Se agazapó ligeramente para conservar su precario equilibrio. En el instante en que Henry trataba de sujetarlo con una mano, mientras describía un arco con la navaja sostenida en la otra, Ben dio un paso al lado. Perdió el equilibrio, pero al caer estiró la maltratada pierna izquierda. Henry dio contra ellas con las pantorrillas, ambas piernas volaron bajo su cuerpo con gran eficiencia. Por un momento, Ben quedó boquiabierto sobreponiéndose a su terror con una mezcla de asombro y admiración: Henry Bowers parecía volar, exactamente como Superman, por encima del árbol caído que había detenido a Ben. Tenía los brazos estirados hacia adelante, tal como lo hacía George Reeves en la televisión. Sólo que George Reeves siempre se comportaba como si volar fuera una cosa natural, tal como bañarse o almorzar en el porche trasero. Henry, en cambio, parecía como si le hubiesen metido un hierro candente en el culo. Abría y cerraba la boca. Desde una comisura se le escapaba un hilo de saliva.
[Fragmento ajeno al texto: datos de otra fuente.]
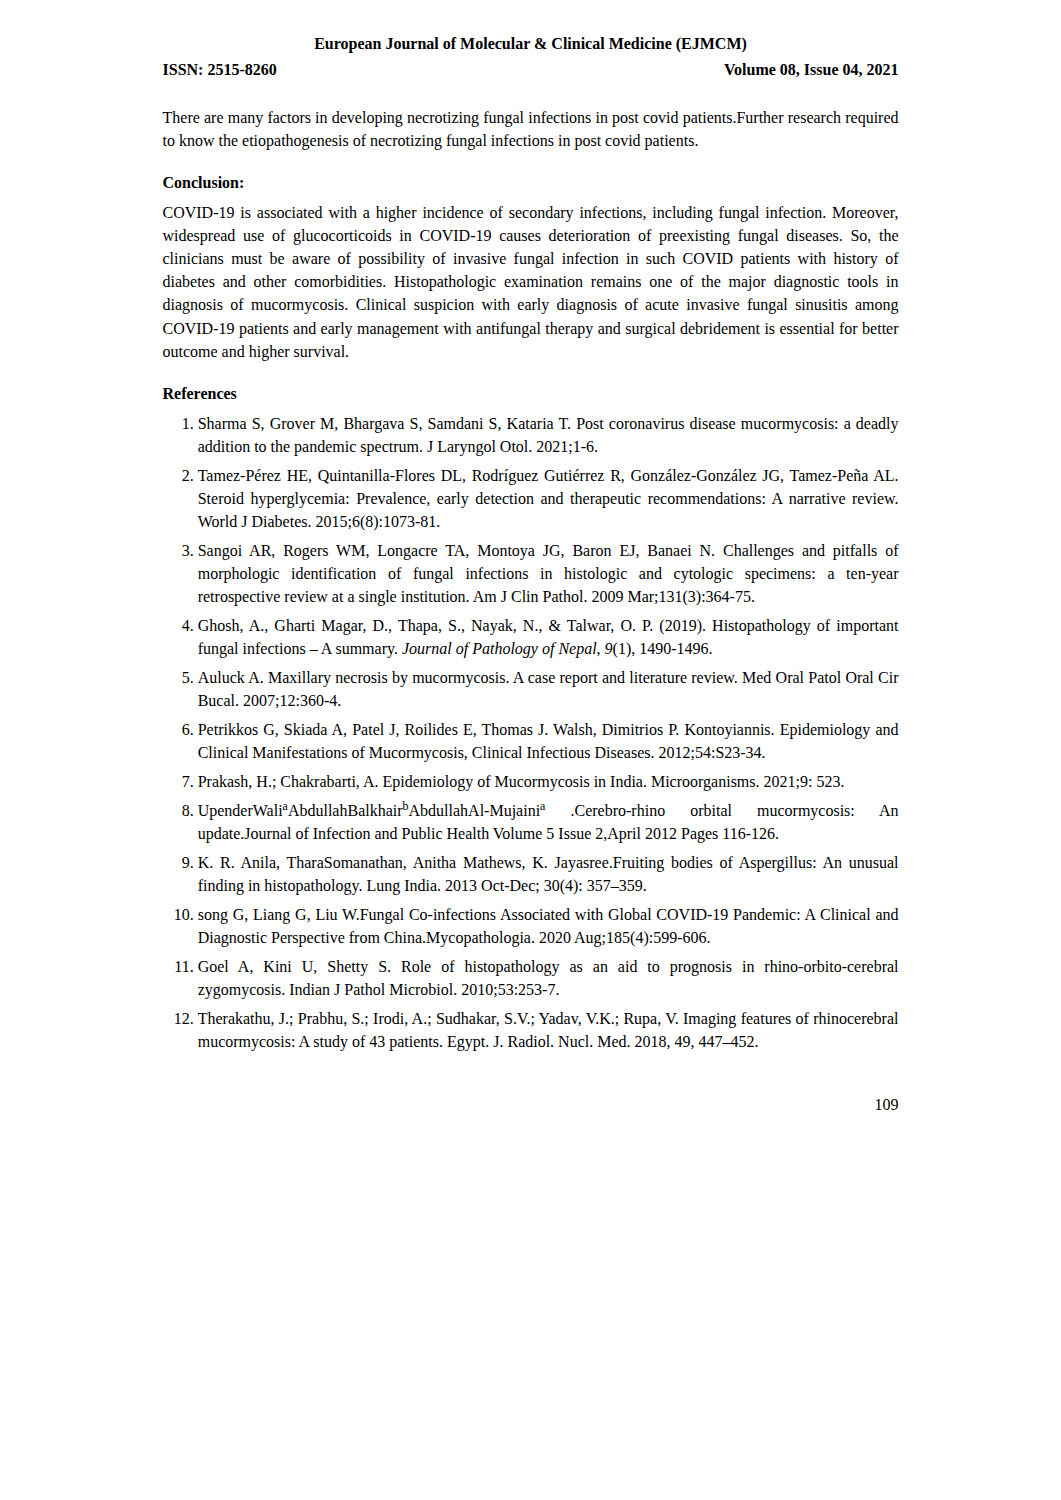European Journal of Molecular & Clinical Medicine (EJMCM)
ISSN: 2515-8260 Volume 08, Issue 04, 2021
There are many factors in developing necrotizing fungal infections in post covid patients.Further research required to know the etiopathogenesis of necrotizing fungal infections in post covid patients.
Conclusion:
COVID-19 is associated with a higher incidence of secondary infections, including fungal infection. Moreover, widespread use of glucocorticoids in COVID-19 causes deterioration of preexisting fungal diseases. So, the clinicians must be aware of possibility of invasive fungal infection in such COVID patients with history of diabetes and other comorbidities. Histopathologic examination remains one of the major diagnostic tools in diagnosis of mucormycosis. Clinical suspicion with early diagnosis of acute invasive fungal sinusitis among COVID-19 patients and early management with antifungal therapy and surgical debridement is essential for better outcome and higher survival.
References
Sharma S, Grover M, Bhargava S, Samdani S, Kataria T. Post coronavirus disease mucormycosis: a deadly addition to the pandemic spectrum. J Laryngol Otol. 2021;1-6.
Tamez-Pérez HE, Quintanilla-Flores DL, Rodríguez Gutiérrez R, González-González JG, Tamez-Peña AL. Steroid hyperglycemia: Prevalence, early detection and therapeutic recommendations: A narrative review. World J Diabetes. 2015;6(8):1073-81.
Sangoi AR, Rogers WM, Longacre TA, Montoya JG, Baron EJ, Banaei N. Challenges and pitfalls of morphologic identification of fungal infections in histologic and cytologic specimens: a ten-year retrospective review at a single institution. Am J Clin Pathol. 2009 Mar;131(3):364-75.
Ghosh, A., Gharti Magar, D., Thapa, S., Nayak, N., & Talwar, O. P. (2019). Histopathology of important fungal infections – A summary. Journal of Pathology of Nepal, 9(1), 1490-1496.
Auluck A. Maxillary necrosis by mucormycosis. A case report and literature review. Med Oral Patol Oral Cir Bucal. 2007;12:360-4.
Petrikkos G, Skiada A, Patel J, Roilides E, Thomas J. Walsh, Dimitrios P. Kontoyiannis. Epidemiology and Clinical Manifestations of Mucormycosis, Clinical Infectious Diseases. 2012;54:S23-34.
Prakash, H.; Chakrabarti, A. Epidemiology of Mucormycosis in India. Microorganisms. 2021;9: 523.
UpenderWaliaAbdullahBalkhairbAbdullahAl-Mujainia .Cerebro-rhino orbital mucormycosis: An update.Journal of Infection and Public Health Volume 5 Issue 2,April 2012 Pages 116-126.
K. R. Anila, TharaSomanathan, Anitha Mathews, K. Jayasree.Fruiting bodies of Aspergillus: An unusual finding in histopathology. Lung India. 2013 Oct-Dec; 30(4): 357–359.
song G, Liang G, Liu W.Fungal Co-infections Associated with Global COVID-19 Pandemic: A Clinical and Diagnostic Perspective from China.Mycopathologia. 2020 Aug;185(4):599-606.
Goel A, Kini U, Shetty S. Role of histopathology as an aid to prognosis in rhino-orbito-cerebral zygomycosis. Indian J Pathol Microbiol. 2010;53:253-7.
Therakathu, J.; Prabhu, S.; Irodi, A.; Sudhakar, S.V.; Yadav, V.K.; Rupa, V. Imaging features of rhinocerebral mucormycosis: A study of 43 patients. Egypt. J. Radiol. Nucl. Med. 2018, 49, 447–452.
109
Por fin se estrelló en la tierra. La navaja se le escapó de la mano. Rodó sobre un hombro, aterrizó de espaldas y resbaló hacia los matorrales con las piernas abiertas en una V. Se oyó un chillido. Un golpe seco. Después, silencio.

Ben se sentó, aturdido, contemplando el sitio donde Henry acababa de desaparecer. De pronto, rocas y guijarros comenzaron a rebotar a su lado. Volvió a levantar la mirada. Victor y Belch estaban descendiendo el terraplén, con más cuidado que Henry y, por lo tanto, con más lentitud. Pero lo alcanzarían en menos de treinta segundos, si no hacía algo.